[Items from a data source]
↓↓↓
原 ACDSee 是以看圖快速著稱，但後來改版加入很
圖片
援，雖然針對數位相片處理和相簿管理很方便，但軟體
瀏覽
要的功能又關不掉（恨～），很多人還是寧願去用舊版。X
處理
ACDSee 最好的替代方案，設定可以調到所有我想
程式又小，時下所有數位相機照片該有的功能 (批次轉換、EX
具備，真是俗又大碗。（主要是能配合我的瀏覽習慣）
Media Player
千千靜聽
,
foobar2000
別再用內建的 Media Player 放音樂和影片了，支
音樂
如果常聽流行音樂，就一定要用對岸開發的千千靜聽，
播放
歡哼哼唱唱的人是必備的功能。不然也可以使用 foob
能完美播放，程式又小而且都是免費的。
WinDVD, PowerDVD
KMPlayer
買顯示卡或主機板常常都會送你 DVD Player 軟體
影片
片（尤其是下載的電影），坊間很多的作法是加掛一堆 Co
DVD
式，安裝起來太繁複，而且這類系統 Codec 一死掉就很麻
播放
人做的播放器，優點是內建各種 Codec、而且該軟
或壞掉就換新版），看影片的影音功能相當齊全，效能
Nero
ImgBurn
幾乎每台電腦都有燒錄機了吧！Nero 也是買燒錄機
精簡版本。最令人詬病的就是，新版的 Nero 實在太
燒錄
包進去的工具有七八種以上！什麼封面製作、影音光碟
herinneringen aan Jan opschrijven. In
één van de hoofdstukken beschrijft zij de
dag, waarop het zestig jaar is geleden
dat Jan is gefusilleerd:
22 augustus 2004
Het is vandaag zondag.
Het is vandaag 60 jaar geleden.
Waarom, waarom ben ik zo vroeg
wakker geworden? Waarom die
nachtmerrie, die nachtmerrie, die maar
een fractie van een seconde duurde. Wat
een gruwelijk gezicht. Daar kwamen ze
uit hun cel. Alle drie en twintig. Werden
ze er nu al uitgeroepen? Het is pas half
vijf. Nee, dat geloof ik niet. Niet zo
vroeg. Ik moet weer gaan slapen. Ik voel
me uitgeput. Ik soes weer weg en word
↑↑↑
### Problem requirements:
Each line from the one holding "nachtmerrie, die nachtmerrie, die maar" down to the end of the records above is to be repeated exactly; no other line belongs in the reply.

### Output:
nachtmerrie, die nachtmerrie, die maar
een fractie van een seconde duurde. Wat
een gruwelijk gezicht. Daar kwamen ze
uit hun cel. Alle drie en twintig. Werden
ze er nu al uitgeroepen? Het is pas half
vijf. Nee, dat geloof ik niet. Niet zo
vroeg. Ik moet weer gaan slapen. Ik voel
me uitgeput. Ik soes weer weg en word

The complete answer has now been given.